BEGIN Source data
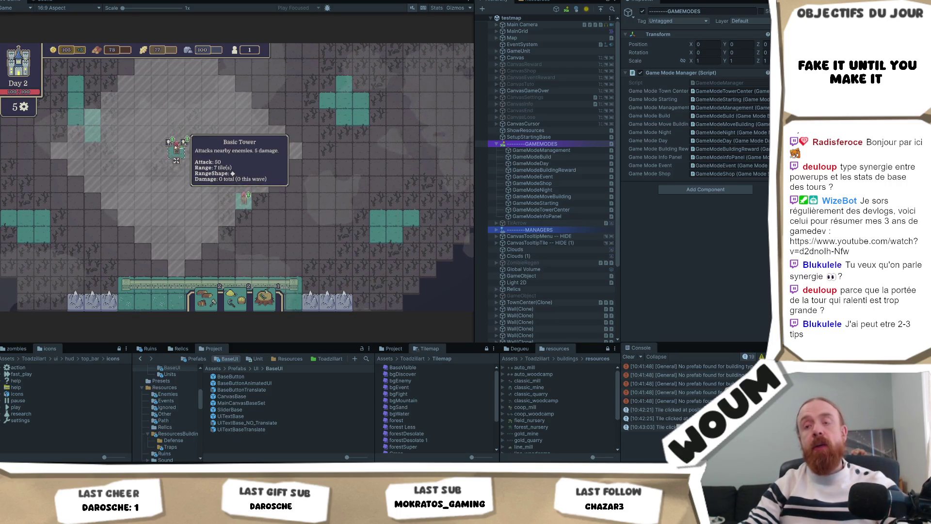
pyautogui.click(182, 219)
# Step: Raise every resource by 100 (205, 173, 177, 200) and pick up a dark building
pyautogui.press('r')
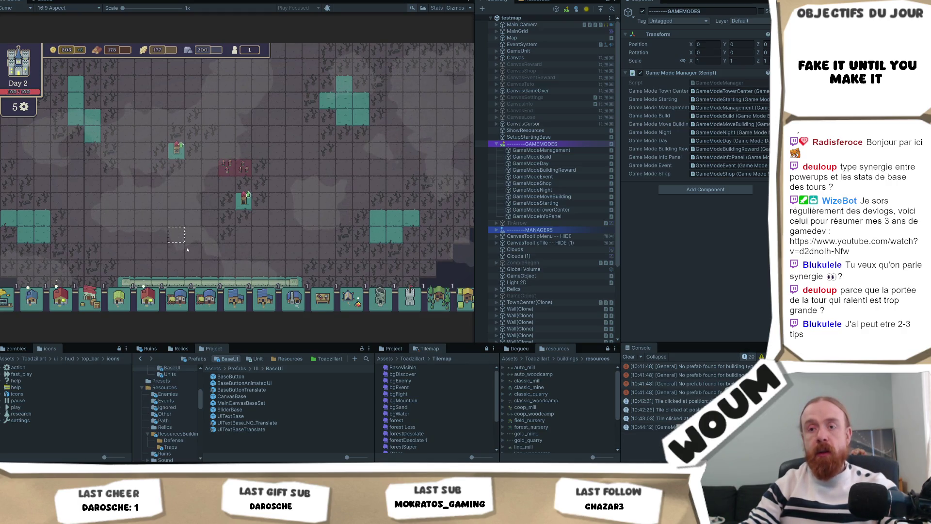
pyautogui.click(196, 215)
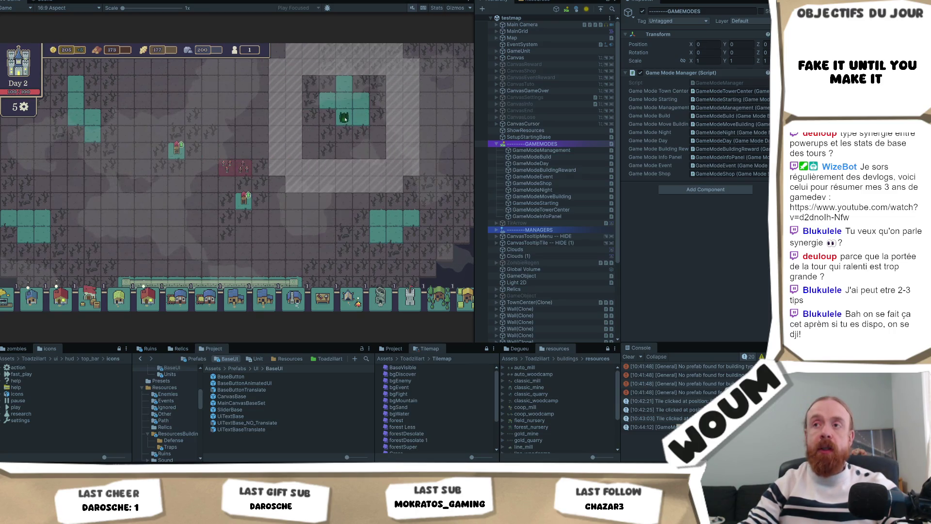
pyautogui.moveTo(345, 118)
pyautogui.mouseDown()
pyautogui.moveTo(344, 182)
pyautogui.moveTo(270, 184)
pyautogui.mouseUp()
END Source data
What you output must match the data exactly, apart from the pictures, which are left out.

**Answer to this task:**
pyautogui.click(182, 219)
# Step: Raise every resource by 100 (205, 173, 177, 200) and pick up a dark building
pyautogui.press('r')
pyautogui.click(196, 215)
pyautogui.moveTo(345, 118)
pyautogui.mouseDown()
pyautogui.moveTo(344, 182)
pyautogui.moveTo(270, 184)
pyautogui.mouseUp()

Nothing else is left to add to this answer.